Array Block and Cyclic Partitioning 
====================================

This example shows how to use array block and cyclic partitioning to improve performance of a kernel

**KEY CONCEPTS:** `Kernel Optimization <https://docs.xilinx.com/r/en-US/ug1393-vitis-application-acceleration/Optimizing-Data-Movement>`__, Array Partitioning, `Block Partition <https://docs.xilinx.com/r/en-US/ug1399-vitis-hls/pragma-HLS-array_partition>`__, `Cyclic Partition <https://docs.xilinx.com/r/en-US/ug1399-vitis-hls/pragma-HLS-array_partition>`__

**KEYWORDS:** `#pragma HLS ARRAY_PARTITION <https://docs.xilinx.com/r/en-US/ug1399-vitis-hls/pragma-HLS-array_partition>`__, `cyclic <https://docs.xilinx.com/r/en-US/ug1399-vitis-hls/pragma-HLS-array_partition>`__, `block <https://docs.xilinx.com/r/en-US/ug1399-vitis-hls/pragma-HLS-array_partition>`__, `factor <https://docs.xilinx.com/r/en-US/ug1399-vitis-hls/pragma-HLS-array_partition>`__, `dim <https://docs.xilinx.com/r/en-US/ug1399-vitis-hls/pragma-HLS-array_partition>`__


This example demonstrates how to use array ``block`` and ``cyclic``
partitioning to improve the performance of the kernel. Matrix
multiplication is performed in this example which would require repeated
access to rows of former matrix and columns of latter. Array can be
partitioned across different dimensions to reduce the latency of these
transfers.

``#pragma HLS ARRAY_PARTITION`` is used to partition an array into
multiple smaller arrays with more number of ports for read and write
operations. This results in improved throughput of the design.
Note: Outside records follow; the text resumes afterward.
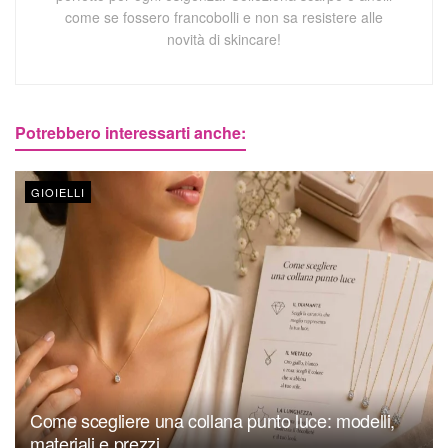
come se fossero francobolli e non sa resistere alle
novità di skincare!
Potrebbero interessarti anche:
GIOIELLI
Come scegliere una collana punto luce: modelli,
materiali e prezzi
Arrays can be partitioned in three ways, ``cyclic`` where elements are
put into smaller arrays one by one in the interleaved manner untill the
whole array is partitioned, ``block`` where elements are put into
smaller arrays from continuous blocks of original array(number of
smaller arrays is defined by ``factor``) and ``complete`` where array is
decomposed into individual elements each having own read/write ports.

.. code:: cpp

   #pragma HLS ARRAY_PARTITION variable = A dim = 1 cyclic factor = 16
   #pragma HLS ARRAY_PARTITION variable = B dim = 1 block factor = 16

Following is the log reported while running the design on U250 platform:

::

   Found Platform
   Platform Name: Xilinx
   INFO: Reading ./build_dir.hw.xilinx_u250_gen3x16_xdma_4_1_202210_1/matmul.xclbin
   Loading: './build_dir.hw.xilinx_u250_gen3x16_xdma_4_1_202210_1/matmul.xclbin'
   Trying to program device[0]: xilinx_u250_gen3x16_xdma_shell_3_1
   Device[0]: program successful!
   |-------------------------+-------------------------|
   | Kernel                  |    Wall-Clock Time (ns) |
   |-------------------------+-------------------------|
   | matmul: naive           |                   20496 |
   | matmul: partition       |                     866 |
   |-------------------------+-------------------------|
   | Speedup                 |                  23.664 |
   |-------------------------+-------------------------|
   Note: Wall Clock Time is meaningful for real hardware execution only, not for emulation.
   Please refer to profile summary for kernel execution time for hardware emulation.
   TEST PASSED

**EXCLUDED PLATFORMS:** 

 - All NoDMA Platforms, i.e u50 nodma etc
 - Versal DFX platform

DESIGN FILES
------------

Application code is located in the src directory. Accelerator binary files will be compiled to the xclbin directory. The xclbin directory is required by the Makefile and its contents will be filled during compilation. A listing of all the files in this example is shown below

::

   src/host.cpp
   src/matmul.cpp
   src/matmul_partition.cpp
   
Access these files in the github repo by `clicking here <https://github.com/Xilinx/Vitis_Accel_Examples/tree/master/cpp_kernels/partition_cyclicblock>`__.

COMMAND LINE ARGUMENTS
----------------------

Once the environment has been configured, the application can be executed by

::

   ./partition_cyclicblock <matmul XCLBIN>